Yes, absolutely. Ye sc04, I think, really represents sort of the next generation of innovation in the TTR space where we want to bring best possible offering to patients. And we believe the deeper knockdown and greater durability are the 2 things that will make a huge difference for patients.
And obviously, from a business perspective, it's also valuable to us because it doesn't -- it freezes some of the royalties, et cetera, that we have around AMVUTTRA. So we're obviously motivated and excited to bring this forward to patients as quickly as we can. So to your point, we will be looking for ways to speed up the development program. And while it's early to speak to exactly what the details of that are, this first Phase I study is going to allow us to look at both the magnitude of knockdown, the durability of knockdown as well as safety.
And with that, maybe one way to think about this to look back at what we did with the AMVUTTRA program, where we went directly from Phase I studies into Phase III pivotal trials.
And moreover, when we have patient-level data across a number of studies, it allows us to pursue some very innovative development approaches.
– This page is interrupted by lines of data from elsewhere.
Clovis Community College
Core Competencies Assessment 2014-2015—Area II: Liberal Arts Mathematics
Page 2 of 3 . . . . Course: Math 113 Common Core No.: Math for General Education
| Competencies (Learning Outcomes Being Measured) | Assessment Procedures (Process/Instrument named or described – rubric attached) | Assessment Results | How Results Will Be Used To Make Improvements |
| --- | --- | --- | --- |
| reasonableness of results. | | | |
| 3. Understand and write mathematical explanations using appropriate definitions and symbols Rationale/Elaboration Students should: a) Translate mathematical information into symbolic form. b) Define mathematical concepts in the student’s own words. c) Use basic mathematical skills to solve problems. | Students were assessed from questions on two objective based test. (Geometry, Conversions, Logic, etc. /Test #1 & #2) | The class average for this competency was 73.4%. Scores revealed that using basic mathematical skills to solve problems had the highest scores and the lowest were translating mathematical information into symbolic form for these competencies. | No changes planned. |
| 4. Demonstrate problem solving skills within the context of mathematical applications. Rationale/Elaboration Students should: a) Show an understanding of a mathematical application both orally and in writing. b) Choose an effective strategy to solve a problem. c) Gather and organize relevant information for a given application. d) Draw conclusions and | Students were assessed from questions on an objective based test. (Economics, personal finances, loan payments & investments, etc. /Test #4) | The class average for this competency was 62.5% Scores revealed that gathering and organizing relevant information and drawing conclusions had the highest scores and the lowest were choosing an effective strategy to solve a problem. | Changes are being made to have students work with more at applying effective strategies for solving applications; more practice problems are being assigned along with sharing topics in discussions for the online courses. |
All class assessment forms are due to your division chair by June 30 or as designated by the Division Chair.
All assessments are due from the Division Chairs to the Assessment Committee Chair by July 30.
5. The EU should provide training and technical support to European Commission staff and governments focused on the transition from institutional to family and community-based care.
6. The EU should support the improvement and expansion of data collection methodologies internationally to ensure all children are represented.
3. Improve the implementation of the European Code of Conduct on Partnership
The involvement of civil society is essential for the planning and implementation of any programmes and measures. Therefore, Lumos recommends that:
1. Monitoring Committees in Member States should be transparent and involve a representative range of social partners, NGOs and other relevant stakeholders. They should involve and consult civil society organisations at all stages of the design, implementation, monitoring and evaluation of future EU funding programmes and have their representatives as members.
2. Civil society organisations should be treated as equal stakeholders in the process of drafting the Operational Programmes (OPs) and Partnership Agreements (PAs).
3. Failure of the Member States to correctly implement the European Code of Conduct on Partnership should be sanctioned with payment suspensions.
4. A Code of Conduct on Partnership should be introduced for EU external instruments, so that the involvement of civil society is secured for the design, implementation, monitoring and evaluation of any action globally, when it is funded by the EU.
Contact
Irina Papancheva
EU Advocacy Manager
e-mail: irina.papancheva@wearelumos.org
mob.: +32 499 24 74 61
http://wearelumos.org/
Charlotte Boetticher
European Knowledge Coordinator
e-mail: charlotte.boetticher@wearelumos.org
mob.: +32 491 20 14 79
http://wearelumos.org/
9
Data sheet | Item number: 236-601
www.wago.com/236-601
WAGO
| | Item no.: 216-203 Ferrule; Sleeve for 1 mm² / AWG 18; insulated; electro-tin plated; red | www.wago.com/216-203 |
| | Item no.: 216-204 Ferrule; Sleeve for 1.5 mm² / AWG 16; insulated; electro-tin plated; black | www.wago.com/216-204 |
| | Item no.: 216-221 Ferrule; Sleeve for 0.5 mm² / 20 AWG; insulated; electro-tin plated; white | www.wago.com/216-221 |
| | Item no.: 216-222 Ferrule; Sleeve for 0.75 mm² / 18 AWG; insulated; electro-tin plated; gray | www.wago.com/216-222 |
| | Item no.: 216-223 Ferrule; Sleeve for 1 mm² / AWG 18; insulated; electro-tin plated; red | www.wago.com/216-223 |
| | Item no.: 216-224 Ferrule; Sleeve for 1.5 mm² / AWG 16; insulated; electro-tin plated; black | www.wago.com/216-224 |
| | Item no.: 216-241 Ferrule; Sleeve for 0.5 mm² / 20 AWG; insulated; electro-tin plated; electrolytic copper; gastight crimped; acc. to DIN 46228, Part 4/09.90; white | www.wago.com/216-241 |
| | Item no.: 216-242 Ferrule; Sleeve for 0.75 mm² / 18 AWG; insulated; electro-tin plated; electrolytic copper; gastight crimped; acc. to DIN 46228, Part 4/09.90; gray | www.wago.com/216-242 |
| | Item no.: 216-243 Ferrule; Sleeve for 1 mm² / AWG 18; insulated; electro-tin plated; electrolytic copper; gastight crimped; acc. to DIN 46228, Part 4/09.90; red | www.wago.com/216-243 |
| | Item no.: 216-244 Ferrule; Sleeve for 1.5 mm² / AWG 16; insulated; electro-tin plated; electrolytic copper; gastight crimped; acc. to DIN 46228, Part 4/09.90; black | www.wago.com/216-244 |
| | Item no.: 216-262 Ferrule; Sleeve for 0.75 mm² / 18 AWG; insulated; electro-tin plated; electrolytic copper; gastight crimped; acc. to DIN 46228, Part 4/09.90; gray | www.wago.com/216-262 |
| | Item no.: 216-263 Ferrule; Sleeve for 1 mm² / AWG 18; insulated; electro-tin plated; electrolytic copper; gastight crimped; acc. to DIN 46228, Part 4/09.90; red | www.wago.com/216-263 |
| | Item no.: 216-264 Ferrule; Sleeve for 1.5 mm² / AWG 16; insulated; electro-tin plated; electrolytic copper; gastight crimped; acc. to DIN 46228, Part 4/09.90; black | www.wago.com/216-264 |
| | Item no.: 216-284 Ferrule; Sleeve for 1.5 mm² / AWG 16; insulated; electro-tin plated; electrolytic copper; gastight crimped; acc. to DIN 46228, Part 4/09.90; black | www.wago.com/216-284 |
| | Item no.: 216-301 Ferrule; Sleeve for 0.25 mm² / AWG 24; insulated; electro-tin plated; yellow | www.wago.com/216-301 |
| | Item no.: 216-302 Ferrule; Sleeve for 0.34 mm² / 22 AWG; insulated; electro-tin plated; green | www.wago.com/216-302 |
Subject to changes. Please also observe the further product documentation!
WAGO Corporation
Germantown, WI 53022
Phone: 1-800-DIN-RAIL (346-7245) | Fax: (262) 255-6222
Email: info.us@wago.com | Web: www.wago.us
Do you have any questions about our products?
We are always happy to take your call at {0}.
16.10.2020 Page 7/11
For example, with HELIOS-A, we did not have a placebo control group. We were able to use patient-level data and do a historical control against the APOLLO-placebo data. And see you can imagine that we will be moving this forward and trying to use similar approaches to speed up development, both in polyneuropathy and particularly in cardiomyopathy. So we'll have more to say about that as we advance our development plans.
Thanks, Pushkal. I think we've got time for one last question.
Our final question of the day comes from Kostas Biliouris from BMO Capital Markets.
Congrats on the progress. One quick question on the ONPATTRO filing. I'm wondering whether you have already submitted data to the FDA as part of the format-safety update? And if so, whether you can elaborate on the type of additional safety data that you have submitted?
Sure. Kostas, thanks for the question. So the review of the ONPATTRO sNDA for cardiomyopathy is ongoing, and we have submitted both the day 120 safety update, which really just corroborates with additional safety across adverse events, laboratory data, et cetera, with some extended follow-up beyond what we've submitted in the initial NDA. And we also as announced today, have submitted the month 18 efficacy update across primary and secondary endpoints to the agency as well, which we also think corroborates the efficacy that we saw, the clinical importance of those data and a favorable benefit risk profile of the product in this disease population. So we look forward to the agency's ongoing review.
Great. So -- thank you for the question. And thanks to everyone for joining this call. We're really happy with the strong start that we've made in 2023. We've got strong commercial execution, significant pipeline and platform development, which really underscore the power of RNAi therapeutics and addressing major unmet needs for patients. And we look forward to sharing more progress with you in the coming months as we continue to deliver on both our near- and long-term goals. Thank you, everybody.
Goodbye.
Thank you for your participation in today's conference. This does conclude the program. You may now disconnect.